To Belgium and to Flanders to Germany to here
I fought for King and country I love dear.
'Twas Christmas in the trenches where the frost so
bitter hung,
The frozen fields of France were still, no
Christmas song was sung,
Our families back in England were toasting us that
day,
Their brave and glorious lads so far away.

I was lying with my messmate on the cold and rocky
ground
When across the lines of battle came a most
peculiar sound
Says I, "Now listen up, me boys!" each soldier
strained to hear
As one young German voice sang out so clear.
"He's singing bloody well, you know!" my partner
says to me
Soon one by one each German voice joined in in
harmony
The cannons rested silent, the gas clouds rolled
no more
As Christmas brought us respite from the war.
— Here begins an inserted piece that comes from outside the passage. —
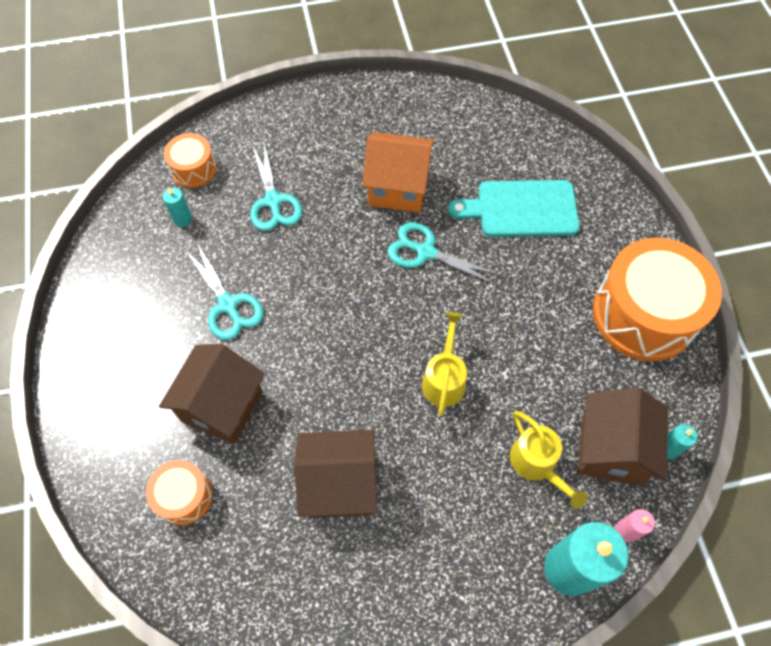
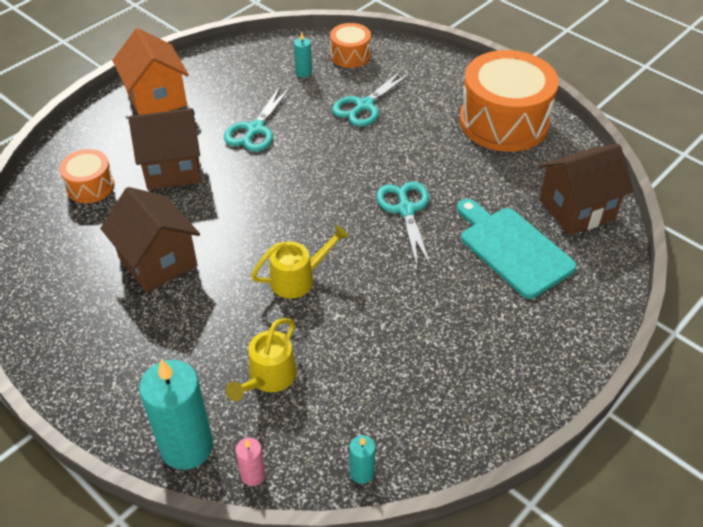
camera: 55 degrees right, 15 degrees down
(398, 188) = (449, 164): orange house -> orange house (156, 98)
(610, 449) = (325, 426): brown house -> brown house (576, 209)
(643, 314) = (490, 389): orange drum -> orange drum (503, 122)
As soon as they were finished and a reverent pause
was spent
"God Rest Ye Merry Gentlemen" struck up some lads
from Kent
The next they sang was "Stille Nacht," "Tis
'Silent Night'," says I
And in two tongues one song filled up that sky.
"There's someone coming towards us!" the front
line sentry cried
All sights were fixed on one lone figure coming
from their side
His truce flag, like a Christmas star, shone on
that plain so bright
As he bravely strode unarmed into the night.
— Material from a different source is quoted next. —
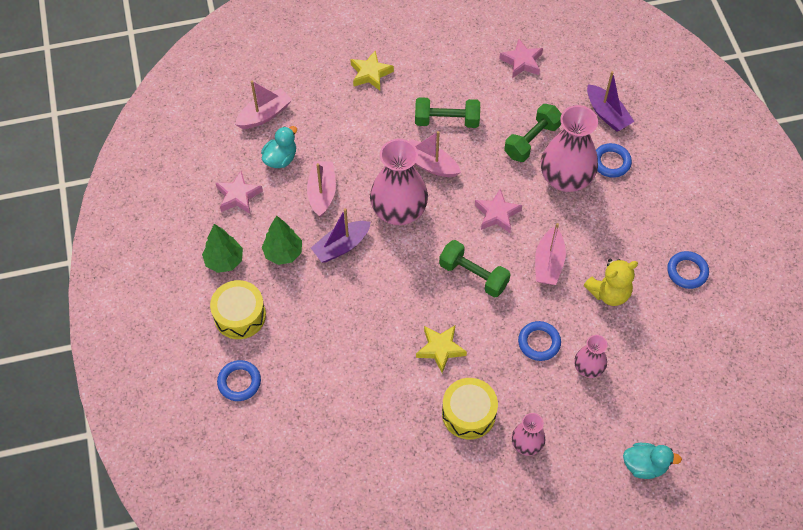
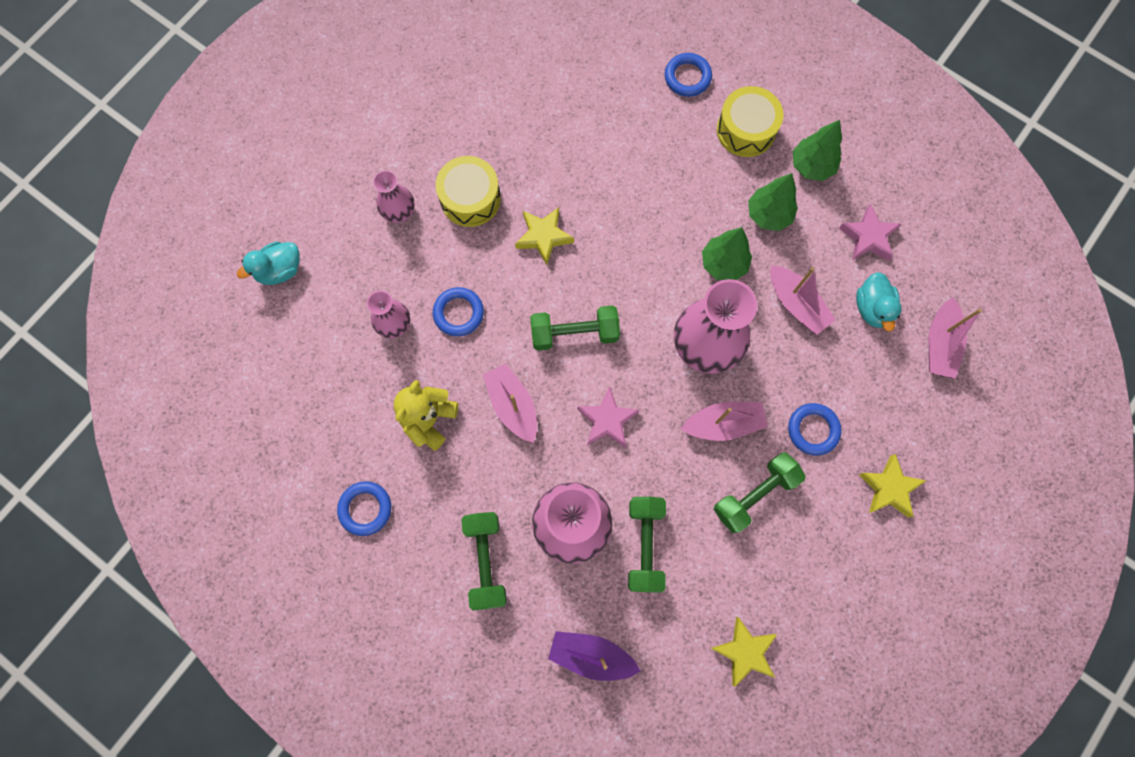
camera: 140 degrees right, 15 degrees up
(341, 246) = (723, 264): purple boat -> green tree
(522, 62) = (744, 651): pink star -> yellow star
(611, 162) = (538, 587): blue ring -> blue ring (813, 430)
(632, 195) = (486, 561): none -> green dumbbell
Soon one by one on either side walked into No
Man's land
With neither gun nor bayonet we met there hand to
hand
We shared some secret brandy and we wished each
other well
And in a flare-lit soccer game we gave 'em hell.
We traded chocolates, cigarettes, and photographs
from home
These sons and fathers far away from families of
their own
Young Sanders played his squeeze box and they had
a violin
This curious and unlikely band of men.

Soon daylight stole upon us and France was France
once more
With sad farewells we each began to settle back to
war
But the question haunted every heart that lived
that wondrous night
"Whose family have I fixed within my sights?"
'Twas Christmas in the trenches, where the frost
so bitter hung
The frozen fields of France were warmed as songs
of peace were sung
For the walls they'd kept between us to exact the
work of war
Had been crumbled and were gone for evermore.

My name is Francis Tolliver, in Liverpool I dwell
Each Christmas come since World War I I've learned
its lessons well
That the ones who call the shots won't be among
the dead and lame
And on each end of the rifle we're the same.